Without waiting for an international organization or a local initiative, Um Khaled sectioned off part of her worn-out tent to set up a “mini classroom.” Every day, more than a dozen children come to learn reading, writing, and basic math. Lessons are taught with cardboard and a charcoal stick; the blackboard is a scrap of wood salvaged from the rubble.
With a sad smile, she adds: “A child doesn’t just need food — he needs to feel there’s still something called life.”
The Wood-Fired Oven… From Ashes to Bread
In a newly-established camp north of Khan Younis, we meet 41-year-old Um Hossam, who brought an old electric oven back to life after finding it buried beneath the ruins of her home in Beit Hanoun. Having lost her kitchen, her gas, and all her utensils, she refused to give up:
“I pulled it from under the rubble, washed it with dirt and water, placed it on a stone base… and started using it with firewood.”
Lighting the fire and finding wood was no easy task, but she used dead tree branches and damp cardboard soaked in a homemade sanitizer made from alcohol, salt, and dried lemon — a fuel that helped her ignite the flames, “We baked bread in it, cooked lentils and bulgur, and even started feeding the neighbors… The whole neighborhood waits for the days I light the oven.”
A Lentil-Pasta Meal… and a Flour Alternative
In Deir al-Balah, 29-year-old Salwa, a mother of three, sits on a stone near her tent, grinding dry pasta using a traditional hand mill her husband retrieved from his grandfather’s demolished home.
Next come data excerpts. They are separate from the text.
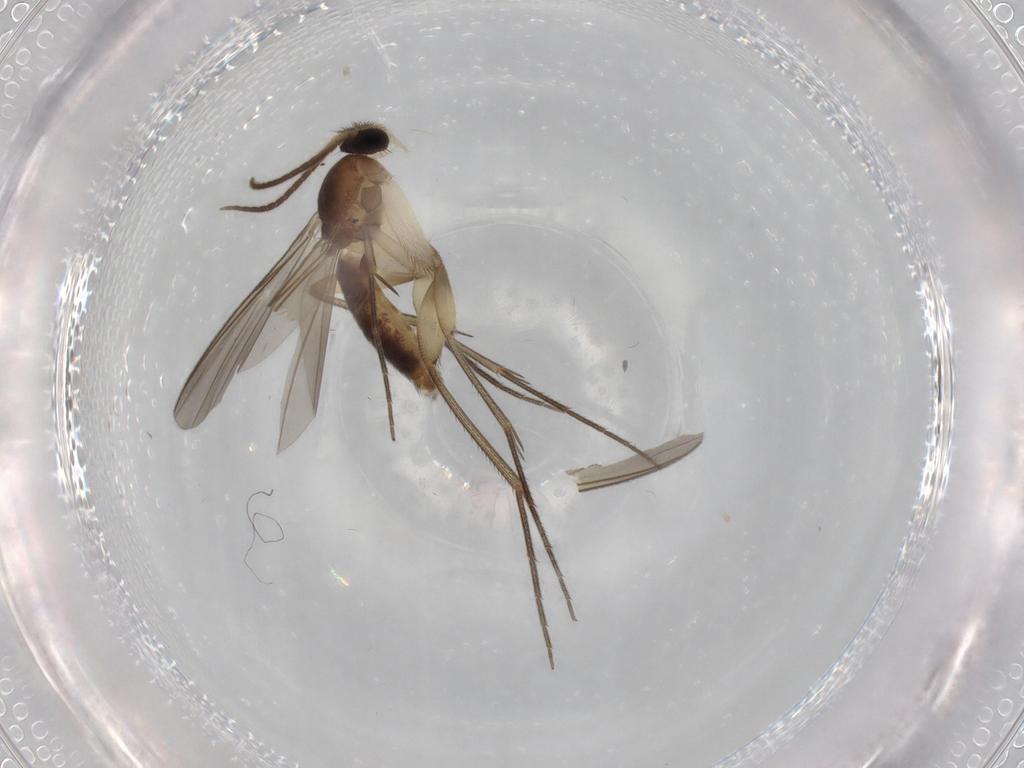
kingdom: Animalia
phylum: Arthropoda
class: Insecta
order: Diptera
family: Mycetophilidae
“The flour ran out in the first month… We only had some dry pasta left, so we ground it and made bread from it. It turned out hard, but it’s filling.”
She also came up with a substitute for dukkah — a staple poor man’s meal in Gaza — using crushed lentils, pepper, a bit of salt, and bulgur stored before the war.
“The kids started to like the taste… We have no oil, no sumac, but we try to give them a sense they’re not deprived of everything.”
Lighting Fires with Ingenuity
22-year-old Maysoun, a university student whose graduation was cut short by the war, created a simple mixture from materials available in the camp to use as both sanitizer and fire starter:
“I mixed alcohol with orange peels and other things we could find. I started distributing it to neighbors because charcoal and gas are gone, and lighting a fire has become a problem.”
Her invention has been widely adopted, with some women now using it for cooking and heating as well. She isn’t looking for payment — only for the feeling that she can still be useful.
Women Under Fire… Hands That Keep Life Going
These stories aren’t fiction — they are born from tents and rubble. Women who have lost almost everything, yet have not lost their resourcefulness, their hope, or their ability to “invent” from nothing.
As Um Khaled says, looking at the children gathered around her:
“We’re not just enduring… we’re creating ways to live. The war wants to kill everything in us, but we resist it in every way — even with cardboard.”
From Gaza, where ashes turn into opportunities and pain becomes fuel, women prove each day that they are the backbone of survival and the strongest imprint in a battle with no end.